### PROBLEMS
[1] Set down the stretch of the PIX firewall post from "Everyone on the" through "fix this problem.", word for word.
[2] Report each line of the records that contains the string "genus".

### QUOTED PASSAGE

╭──

I have a problem with a Cisco PIX 506 firewall. This will be a long story. I am trying to install this firewall for a friend and did not do all the original setup of his server.
-----------------------------------------------------------
The current configuration of the network is one Dell Server with two NIC cards:
The external NIC has three addresses:
*.*.*.21 for web pages
*.*.*.20 for mail pages
*.*.*.18 for DNS
We are servicing several web pages with all the addresses
pointing to *.*.*.18
The Dell server has three internal addresses of
192.168.1.101 – this is the only real address any one uses.
192.168.1.102
192.168.1.103
----------------------------------------------------------
Once I added the PIX 506E, I disabled the external NIC card on the server and added the following statements to the CLI on the PIX
access-list 100 permit tcp any host *.*.*.21 eq www
access-list 100 permit tcp any host *.*.*.21 eq https
access-list 100 permit tcp any host *.*.*.21 eq nntp
access-list 100 permit tcp any host *.*.*.21 eq ftp
access-list 100 permit tcp any host *.*.*.21 eq ftp-data
access-list 100 permit tcp any host *.*.*.20 eq smtp
access-list 100 permit tcp any host *.*.*.20 eq pop3
access-list 100 permit tcp any host *.*.*.20 eq imap4
access-group 100 in interface outside
static (inside,outside) *.*.*.20 192.168.1.102 netmask 255.255.255.255 0 0
static (inside,outside) *.*.*.21 192.168.1.101 netmask 255.255.255.255 0 0

Everyone on the internal network can get out to the internet just fine. No one can send mail in or see the webpages

I am confused on what I need to do to fix this problem.

╰──

### RECORDS FOR THE EXERCISE
╭──

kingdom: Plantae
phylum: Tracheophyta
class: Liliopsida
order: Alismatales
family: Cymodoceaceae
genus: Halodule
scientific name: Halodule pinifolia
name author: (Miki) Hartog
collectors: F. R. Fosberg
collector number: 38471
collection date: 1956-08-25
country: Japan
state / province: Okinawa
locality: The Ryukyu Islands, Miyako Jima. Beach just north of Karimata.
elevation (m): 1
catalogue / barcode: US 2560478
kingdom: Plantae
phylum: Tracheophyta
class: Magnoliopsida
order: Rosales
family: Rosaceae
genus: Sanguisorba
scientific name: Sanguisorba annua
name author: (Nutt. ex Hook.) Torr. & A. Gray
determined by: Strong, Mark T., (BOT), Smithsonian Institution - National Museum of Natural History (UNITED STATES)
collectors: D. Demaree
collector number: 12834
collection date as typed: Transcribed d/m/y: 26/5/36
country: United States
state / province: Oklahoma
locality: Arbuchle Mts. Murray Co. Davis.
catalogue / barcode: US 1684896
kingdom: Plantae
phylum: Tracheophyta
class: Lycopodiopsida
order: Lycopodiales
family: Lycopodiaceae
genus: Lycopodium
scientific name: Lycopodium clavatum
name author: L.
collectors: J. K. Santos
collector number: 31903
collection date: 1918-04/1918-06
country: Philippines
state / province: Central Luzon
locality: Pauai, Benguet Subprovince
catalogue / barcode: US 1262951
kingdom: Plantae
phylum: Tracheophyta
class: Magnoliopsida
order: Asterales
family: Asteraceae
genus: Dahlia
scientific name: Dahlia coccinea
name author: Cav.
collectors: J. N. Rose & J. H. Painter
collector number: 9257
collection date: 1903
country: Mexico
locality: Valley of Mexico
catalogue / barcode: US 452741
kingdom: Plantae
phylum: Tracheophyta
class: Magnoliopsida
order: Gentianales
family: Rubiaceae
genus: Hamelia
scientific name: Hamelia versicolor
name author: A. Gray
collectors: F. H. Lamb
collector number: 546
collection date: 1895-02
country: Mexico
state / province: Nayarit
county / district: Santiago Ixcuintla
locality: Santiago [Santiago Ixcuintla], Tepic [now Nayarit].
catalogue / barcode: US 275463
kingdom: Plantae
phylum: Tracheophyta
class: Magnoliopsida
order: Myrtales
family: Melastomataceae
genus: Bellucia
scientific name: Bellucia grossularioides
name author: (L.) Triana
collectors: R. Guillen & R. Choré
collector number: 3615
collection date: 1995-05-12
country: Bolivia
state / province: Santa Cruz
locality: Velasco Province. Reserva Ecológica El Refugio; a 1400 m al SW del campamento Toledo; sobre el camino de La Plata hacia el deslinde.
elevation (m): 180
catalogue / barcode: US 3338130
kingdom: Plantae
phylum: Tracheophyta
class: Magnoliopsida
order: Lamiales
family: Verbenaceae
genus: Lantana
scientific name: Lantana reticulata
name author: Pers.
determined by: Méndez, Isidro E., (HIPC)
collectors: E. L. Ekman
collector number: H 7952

╰──

### TASK RESPONSES
[1]
Everyone on the internal network can get out to the internet just fine. No one can send mail in or see the webpages

I am confused on what I need to do to fix this problem.

[2]
genus: Halodule
genus: Sanguisorba
genus: Lycopodium
genus: Dahlia
genus: Hamelia
genus: Bellucia
genus: Lantana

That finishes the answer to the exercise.